[Start of Attachment]

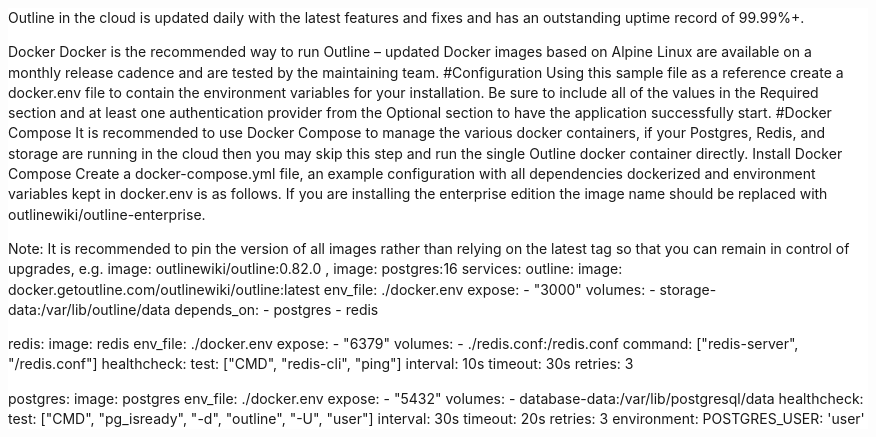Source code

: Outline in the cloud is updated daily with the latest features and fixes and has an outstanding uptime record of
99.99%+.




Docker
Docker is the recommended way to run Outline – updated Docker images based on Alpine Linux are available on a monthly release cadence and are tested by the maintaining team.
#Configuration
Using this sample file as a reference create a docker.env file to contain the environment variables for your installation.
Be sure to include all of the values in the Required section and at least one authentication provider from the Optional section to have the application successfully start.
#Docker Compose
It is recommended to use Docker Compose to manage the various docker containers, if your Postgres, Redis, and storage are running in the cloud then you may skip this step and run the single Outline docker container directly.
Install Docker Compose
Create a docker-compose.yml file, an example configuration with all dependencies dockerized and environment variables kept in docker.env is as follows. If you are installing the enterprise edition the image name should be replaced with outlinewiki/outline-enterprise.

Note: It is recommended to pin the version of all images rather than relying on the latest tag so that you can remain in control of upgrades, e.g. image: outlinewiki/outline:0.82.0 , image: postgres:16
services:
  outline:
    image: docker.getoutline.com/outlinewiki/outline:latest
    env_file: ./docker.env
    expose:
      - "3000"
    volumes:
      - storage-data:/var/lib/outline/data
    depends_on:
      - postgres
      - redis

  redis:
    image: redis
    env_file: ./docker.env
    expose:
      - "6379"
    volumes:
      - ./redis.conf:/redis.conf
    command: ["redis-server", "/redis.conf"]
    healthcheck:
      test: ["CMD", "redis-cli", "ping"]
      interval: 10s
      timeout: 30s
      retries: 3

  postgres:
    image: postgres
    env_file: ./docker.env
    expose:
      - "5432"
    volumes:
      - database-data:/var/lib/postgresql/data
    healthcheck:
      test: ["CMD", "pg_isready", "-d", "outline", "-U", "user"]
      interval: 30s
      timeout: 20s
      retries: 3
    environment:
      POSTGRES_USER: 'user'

[End of Attachment]

> _Requirement_
Pull out each row above that contains the string "this" and copy it in full. Case counts.

> _Answer section_
Using this sample file as a reference create a docker.env file to contain the environment variables for your installation.
It is recommended to use Docker Compose to manage the various docker containers, if your Postgres, Redis, and storage are running in the cloud then you may skip this step and run the single Outline docker container directly.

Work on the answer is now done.